§ **To do**: Starting with the first line of the data that follows, transcribe every line verbatim until the line containing "Page size: 2001x1125." has been transcribed.

Data excerpts START

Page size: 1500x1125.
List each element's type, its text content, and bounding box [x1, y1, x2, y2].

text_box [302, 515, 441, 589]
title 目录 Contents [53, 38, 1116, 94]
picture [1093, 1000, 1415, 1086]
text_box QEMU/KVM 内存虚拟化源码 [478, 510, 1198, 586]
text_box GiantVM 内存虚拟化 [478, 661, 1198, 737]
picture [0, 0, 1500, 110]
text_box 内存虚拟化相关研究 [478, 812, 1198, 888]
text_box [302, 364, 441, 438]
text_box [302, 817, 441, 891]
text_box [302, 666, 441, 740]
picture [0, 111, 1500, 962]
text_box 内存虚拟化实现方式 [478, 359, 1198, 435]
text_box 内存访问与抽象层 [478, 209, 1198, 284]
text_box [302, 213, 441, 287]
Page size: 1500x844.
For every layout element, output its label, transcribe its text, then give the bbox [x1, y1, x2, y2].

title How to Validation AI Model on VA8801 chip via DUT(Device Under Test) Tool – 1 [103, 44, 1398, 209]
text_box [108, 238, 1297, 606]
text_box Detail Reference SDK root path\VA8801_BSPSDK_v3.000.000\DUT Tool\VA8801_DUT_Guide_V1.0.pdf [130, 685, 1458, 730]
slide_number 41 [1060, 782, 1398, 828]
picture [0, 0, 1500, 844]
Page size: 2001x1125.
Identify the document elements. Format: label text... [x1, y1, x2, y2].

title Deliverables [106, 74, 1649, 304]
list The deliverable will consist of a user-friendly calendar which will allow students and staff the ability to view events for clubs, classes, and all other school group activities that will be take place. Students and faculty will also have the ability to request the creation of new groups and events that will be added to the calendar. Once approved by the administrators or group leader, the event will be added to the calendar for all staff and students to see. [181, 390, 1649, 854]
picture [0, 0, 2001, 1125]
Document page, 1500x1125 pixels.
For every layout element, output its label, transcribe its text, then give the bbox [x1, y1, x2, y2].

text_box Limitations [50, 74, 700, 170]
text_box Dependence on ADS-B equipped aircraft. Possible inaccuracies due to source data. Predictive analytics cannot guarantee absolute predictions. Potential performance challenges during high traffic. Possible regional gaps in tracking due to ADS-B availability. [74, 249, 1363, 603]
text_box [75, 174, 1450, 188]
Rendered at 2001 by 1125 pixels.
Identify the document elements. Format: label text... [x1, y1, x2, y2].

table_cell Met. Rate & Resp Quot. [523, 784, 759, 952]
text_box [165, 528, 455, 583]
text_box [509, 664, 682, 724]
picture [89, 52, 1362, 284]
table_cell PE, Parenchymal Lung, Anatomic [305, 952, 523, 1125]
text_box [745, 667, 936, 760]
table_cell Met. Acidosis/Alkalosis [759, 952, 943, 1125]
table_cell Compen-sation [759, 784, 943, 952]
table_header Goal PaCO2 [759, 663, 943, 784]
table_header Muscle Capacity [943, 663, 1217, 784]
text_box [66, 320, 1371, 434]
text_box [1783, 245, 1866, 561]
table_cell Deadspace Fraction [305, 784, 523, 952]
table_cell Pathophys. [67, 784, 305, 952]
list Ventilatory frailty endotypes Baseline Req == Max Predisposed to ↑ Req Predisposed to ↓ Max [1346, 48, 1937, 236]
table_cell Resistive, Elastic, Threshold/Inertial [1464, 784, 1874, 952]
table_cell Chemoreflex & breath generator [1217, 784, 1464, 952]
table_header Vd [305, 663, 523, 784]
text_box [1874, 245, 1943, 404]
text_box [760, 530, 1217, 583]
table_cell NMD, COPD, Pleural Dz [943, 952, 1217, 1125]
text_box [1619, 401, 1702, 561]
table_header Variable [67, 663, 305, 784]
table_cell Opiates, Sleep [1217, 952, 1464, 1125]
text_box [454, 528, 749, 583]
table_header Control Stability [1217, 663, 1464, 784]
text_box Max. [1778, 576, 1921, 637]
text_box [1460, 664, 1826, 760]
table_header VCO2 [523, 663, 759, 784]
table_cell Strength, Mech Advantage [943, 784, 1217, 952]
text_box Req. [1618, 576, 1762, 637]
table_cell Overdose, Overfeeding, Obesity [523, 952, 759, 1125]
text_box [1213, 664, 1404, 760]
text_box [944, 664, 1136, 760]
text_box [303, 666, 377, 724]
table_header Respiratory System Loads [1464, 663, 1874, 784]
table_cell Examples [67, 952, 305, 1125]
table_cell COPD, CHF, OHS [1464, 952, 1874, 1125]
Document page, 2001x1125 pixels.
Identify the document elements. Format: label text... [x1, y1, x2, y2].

Data excerpts END

§ **Answer to this exercise**:
Page size: 1500x1125.
List each element's type, its text content, and bounding box [x1, y1, x2, y2].

text_box [302, 515, 441, 589]
title 目录 Contents [53, 38, 1116, 94]
picture [1093, 1000, 1415, 1086]
text_box QEMU/KVM 内存虚拟化源码 [478, 510, 1198, 586]
text_box GiantVM 内存虚拟化 [478, 661, 1198, 737]
picture [0, 0, 1500, 110]
text_box 内存虚拟化相关研究 [478, 812, 1198, 888]
text_box [302, 364, 441, 438]
text_box [302, 817, 441, 891]
text_box [302, 666, 441, 740]
picture [0, 111, 1500, 962]
text_box 内存虚拟化实现方式 [478, 359, 1198, 435]
text_box 内存访问与抽象层 [478, 209, 1198, 284]
text_box [302, 213, 441, 287]
Page size: 1500x844.
For every layout element, output its label, transcribe its text, then give the bbox [x1, y1, x2, y2].

title How to Validation AI Model on VA8801 chip via DUT(Device Under Test) Tool – 1 [103, 44, 1398, 209]
text_box [108, 238, 1297, 606]
text_box Detail Reference SDK root path\VA8801_BSPSDK_v3.000.000\DUT Tool\VA8801_DUT_Guide_V1.0.pdf [130, 685, 1458, 730]
slide_number 41 [1060, 782, 1398, 828]
picture [0, 0, 1500, 844]
Page size: 2001x1125.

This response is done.